Mirzakhodzhayev: Not a single statement or appeal made by my lawyer was accepted or approved by investigators or judges in the case. I can only suggest that they did not want to make any changes in the “scenario” they were given from above for implementation in the case.
The charges invented by the prosecutors, as well as the court verdict, clearly indicate that state agencies have been used to intimidate ethnic minorities and their media. And what makes it even worse, is that the lack of a clear and solid reaction from the president to this trumped-up case, and the pretrial naming of the conflict instigators by the parliament in June of this year, influenced the verdict in our case.
CPJ: Do you plan to appeal the verdict? Do you believe justice will be served in your case?

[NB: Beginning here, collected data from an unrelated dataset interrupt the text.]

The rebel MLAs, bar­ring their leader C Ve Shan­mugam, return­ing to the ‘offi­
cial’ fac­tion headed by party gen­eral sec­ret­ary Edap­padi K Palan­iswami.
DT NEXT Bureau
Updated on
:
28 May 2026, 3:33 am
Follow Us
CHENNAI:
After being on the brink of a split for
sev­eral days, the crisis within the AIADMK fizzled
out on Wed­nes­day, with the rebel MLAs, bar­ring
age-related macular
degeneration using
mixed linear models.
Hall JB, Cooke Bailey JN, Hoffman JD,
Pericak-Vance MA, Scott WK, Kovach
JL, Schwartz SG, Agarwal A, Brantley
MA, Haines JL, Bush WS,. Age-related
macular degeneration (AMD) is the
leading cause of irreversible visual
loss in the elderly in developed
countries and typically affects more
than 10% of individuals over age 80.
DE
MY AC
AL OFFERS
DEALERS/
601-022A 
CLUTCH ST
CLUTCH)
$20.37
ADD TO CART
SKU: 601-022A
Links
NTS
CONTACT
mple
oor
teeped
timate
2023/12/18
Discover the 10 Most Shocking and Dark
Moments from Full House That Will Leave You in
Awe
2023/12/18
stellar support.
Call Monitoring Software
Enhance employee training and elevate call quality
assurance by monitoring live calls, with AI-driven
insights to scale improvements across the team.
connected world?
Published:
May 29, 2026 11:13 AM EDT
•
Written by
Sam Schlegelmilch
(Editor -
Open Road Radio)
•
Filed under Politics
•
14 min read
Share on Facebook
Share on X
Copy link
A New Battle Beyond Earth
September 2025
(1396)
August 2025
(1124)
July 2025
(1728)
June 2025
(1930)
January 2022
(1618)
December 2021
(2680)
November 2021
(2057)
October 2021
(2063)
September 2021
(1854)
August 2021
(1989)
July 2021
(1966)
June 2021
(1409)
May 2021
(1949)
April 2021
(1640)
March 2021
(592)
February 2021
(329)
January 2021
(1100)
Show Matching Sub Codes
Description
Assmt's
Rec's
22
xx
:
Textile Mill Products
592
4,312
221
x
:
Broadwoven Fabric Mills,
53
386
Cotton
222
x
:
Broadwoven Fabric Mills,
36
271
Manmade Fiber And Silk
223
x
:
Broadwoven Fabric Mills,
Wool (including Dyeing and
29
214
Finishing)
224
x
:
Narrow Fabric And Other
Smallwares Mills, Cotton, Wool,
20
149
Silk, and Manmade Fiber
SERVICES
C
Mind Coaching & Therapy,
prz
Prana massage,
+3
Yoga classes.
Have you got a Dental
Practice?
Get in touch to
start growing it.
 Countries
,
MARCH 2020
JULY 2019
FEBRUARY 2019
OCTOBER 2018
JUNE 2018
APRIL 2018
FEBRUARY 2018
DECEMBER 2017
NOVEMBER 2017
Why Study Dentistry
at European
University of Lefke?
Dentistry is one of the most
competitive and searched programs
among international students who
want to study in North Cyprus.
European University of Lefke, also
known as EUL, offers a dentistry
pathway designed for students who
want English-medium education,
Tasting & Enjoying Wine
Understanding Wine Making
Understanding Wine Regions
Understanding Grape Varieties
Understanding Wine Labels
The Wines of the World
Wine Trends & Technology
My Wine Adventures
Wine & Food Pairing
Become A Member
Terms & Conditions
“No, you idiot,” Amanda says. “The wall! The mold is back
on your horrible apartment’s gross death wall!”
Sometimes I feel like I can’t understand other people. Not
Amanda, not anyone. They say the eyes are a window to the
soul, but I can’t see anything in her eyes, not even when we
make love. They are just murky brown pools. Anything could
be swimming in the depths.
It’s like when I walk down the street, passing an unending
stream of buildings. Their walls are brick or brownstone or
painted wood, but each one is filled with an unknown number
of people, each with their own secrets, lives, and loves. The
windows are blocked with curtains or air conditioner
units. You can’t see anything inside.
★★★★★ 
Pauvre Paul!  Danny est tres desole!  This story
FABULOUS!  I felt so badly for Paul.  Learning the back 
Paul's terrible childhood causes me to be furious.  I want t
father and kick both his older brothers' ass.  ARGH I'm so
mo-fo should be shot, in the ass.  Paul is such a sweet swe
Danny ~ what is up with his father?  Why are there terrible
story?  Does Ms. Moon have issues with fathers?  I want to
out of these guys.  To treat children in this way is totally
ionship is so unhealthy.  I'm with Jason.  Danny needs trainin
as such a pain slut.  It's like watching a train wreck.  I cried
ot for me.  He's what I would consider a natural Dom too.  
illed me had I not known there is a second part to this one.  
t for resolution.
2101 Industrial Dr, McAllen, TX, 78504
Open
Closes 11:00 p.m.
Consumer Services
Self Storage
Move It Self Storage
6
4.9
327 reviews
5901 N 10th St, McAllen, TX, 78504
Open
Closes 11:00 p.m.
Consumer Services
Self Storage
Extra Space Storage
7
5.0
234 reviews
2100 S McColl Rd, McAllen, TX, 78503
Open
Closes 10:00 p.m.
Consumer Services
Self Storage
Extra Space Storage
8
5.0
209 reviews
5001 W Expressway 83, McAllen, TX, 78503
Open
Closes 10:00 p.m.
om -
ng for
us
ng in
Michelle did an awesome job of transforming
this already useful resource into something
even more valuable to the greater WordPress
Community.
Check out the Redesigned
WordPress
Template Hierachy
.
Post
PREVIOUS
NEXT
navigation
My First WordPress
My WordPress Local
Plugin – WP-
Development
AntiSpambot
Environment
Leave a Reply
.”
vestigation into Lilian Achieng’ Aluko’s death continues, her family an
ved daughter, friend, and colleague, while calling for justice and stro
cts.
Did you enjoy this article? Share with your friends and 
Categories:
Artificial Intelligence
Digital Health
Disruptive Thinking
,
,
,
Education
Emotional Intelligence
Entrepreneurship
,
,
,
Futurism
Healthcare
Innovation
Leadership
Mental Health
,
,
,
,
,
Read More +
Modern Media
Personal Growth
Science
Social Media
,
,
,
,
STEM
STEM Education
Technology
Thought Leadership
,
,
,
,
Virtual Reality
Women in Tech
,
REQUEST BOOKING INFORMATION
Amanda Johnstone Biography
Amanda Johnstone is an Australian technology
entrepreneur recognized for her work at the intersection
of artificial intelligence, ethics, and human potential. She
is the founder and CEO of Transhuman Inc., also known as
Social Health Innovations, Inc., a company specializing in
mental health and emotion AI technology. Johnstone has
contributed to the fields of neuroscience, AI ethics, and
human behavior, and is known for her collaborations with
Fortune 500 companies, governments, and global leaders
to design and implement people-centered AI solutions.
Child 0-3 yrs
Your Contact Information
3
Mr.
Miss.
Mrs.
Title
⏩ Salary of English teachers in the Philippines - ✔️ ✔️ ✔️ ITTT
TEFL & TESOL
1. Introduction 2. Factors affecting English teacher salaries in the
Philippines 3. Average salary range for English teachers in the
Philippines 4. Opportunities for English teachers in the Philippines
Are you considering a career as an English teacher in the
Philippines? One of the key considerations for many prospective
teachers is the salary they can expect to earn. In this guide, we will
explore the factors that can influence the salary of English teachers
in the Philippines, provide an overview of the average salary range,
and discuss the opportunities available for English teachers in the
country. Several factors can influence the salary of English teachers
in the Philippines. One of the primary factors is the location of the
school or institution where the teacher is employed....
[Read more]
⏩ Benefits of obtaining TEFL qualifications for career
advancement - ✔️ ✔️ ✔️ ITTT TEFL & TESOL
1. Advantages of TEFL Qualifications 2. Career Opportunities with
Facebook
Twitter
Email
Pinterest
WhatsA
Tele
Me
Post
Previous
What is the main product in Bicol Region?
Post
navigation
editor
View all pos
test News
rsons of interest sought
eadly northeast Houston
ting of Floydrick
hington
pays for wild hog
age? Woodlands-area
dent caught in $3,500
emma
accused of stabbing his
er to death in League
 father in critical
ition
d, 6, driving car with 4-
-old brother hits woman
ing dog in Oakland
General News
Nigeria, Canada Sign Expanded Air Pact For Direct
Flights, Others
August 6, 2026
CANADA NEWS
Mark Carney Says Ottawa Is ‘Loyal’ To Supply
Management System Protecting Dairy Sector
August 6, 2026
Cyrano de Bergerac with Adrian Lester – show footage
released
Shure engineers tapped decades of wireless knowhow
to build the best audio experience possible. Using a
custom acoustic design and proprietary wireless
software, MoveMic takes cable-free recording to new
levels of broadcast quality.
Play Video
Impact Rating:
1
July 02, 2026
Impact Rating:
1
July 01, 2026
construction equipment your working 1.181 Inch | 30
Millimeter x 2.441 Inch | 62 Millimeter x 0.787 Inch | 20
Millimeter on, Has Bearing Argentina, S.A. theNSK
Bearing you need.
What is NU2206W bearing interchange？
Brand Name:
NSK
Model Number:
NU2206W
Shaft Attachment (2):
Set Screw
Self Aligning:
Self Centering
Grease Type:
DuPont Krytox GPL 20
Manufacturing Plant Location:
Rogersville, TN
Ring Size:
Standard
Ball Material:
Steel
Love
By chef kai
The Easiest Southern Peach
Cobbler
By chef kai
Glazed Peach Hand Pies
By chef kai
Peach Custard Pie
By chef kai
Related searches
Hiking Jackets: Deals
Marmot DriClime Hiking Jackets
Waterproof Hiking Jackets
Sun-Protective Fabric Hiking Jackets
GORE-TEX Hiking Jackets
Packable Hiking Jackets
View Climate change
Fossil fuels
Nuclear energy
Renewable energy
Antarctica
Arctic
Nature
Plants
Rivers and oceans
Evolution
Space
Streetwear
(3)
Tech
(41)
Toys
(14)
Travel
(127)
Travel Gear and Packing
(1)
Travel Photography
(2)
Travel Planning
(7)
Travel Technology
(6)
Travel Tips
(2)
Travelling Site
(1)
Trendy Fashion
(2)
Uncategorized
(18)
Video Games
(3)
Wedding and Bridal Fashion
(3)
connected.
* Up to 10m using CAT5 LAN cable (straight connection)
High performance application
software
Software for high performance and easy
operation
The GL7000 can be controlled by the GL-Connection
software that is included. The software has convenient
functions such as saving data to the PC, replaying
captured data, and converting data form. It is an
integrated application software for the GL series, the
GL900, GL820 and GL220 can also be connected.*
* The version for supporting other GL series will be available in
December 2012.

Mirzakhodzhayev: Yes, I will use all the rights and opportunities granted to me by the Kyrgyz constitution, by the international acts and agreements that the Kyrgyz government has signed, to prove my innocence.
CPJ: What is the state of the Uzbek-language media in Kyrgyzstan? Are news reports in Uzbek available in the south of Kyrgyzstan, in the areas dominated by the Uzbek minority?
Mirzakhodzhayev: How can one discuss the state of the Uzbek-language media in Kyrgyzstan when it was virtually destroyed, and what’s left of it now is a state-run publication in Uzbek, with a print run of 1,000 copies? There is no media to discuss. News reports in Uzbek are available only from the broadcasts from Uzbekistan, but that’s another country, another ideology.
Unfortunately in recent years, Kyrgyzstan turned into a very corrupt state, where organized crime–and now radical nationalist groups–gained a lot of influence over elected officials. The same influence expanded on the media–many of Kyrgyzstan’s news outlets lost their independence, became subjected to the whims of such groups, and report accordingly. Intimidation of journalists and media workers by state agencies, and physical attacks and threats against reporters from criminal groups, became a usual thing in the past year. Journalists are scared, and this hardly contributes to press freedom. In these conditions, within a year, Uzbek-language media outlets have been practically wiped out. Since the [summer of 2010] more than five major news outlets were forced to shut down in southern Kyrgyzstan; more than 30 media workers have fled the country; more than 10 became victims of physical assaults. All this is a campaign of terror against free speech.
CPJ: On October 30, a new president, Almaz Atambayev, was elected to office. Would you like to appeal to him? What do you think needs to be done to improve press freedom in Kyrgyzstan?
Mirzakhodzhayev: There’s always hope when a new leader is elected, even though Atambayev is not a newcomer. [Prior to elections, Atambayev served as prime minister under Otunbayeva and Bakiyev.] I hope that in the case of jailed-for-life journalist Azimjon Askarov, in the cases of assaulted and threatened reporters, in our own case, he will be able to make a fair and lawful decision. But he needs help–an open letter, an appeal to the president from famous people from all over the world, from those who are interested in democratic changes to replace nationalism and tragic conflict. There is an urgent need for such action. It will demonstrate that a journalist and a human rights activist are not alone in their fight for truth, that the international community is a powerful force for supporting democracy and human rights in Kyrgyzstan. We need this action to improve press freedom conditions in Kyrgyzstan; to help the independent press recover and start working for the benefit of civil society, and do that without the fear of retaliation.
UPDATED: The spelling of Karybayeva’s name has been corrected in the third paragraph, and the time element for news outlets being shut down has been clarified in the 17th paragraph.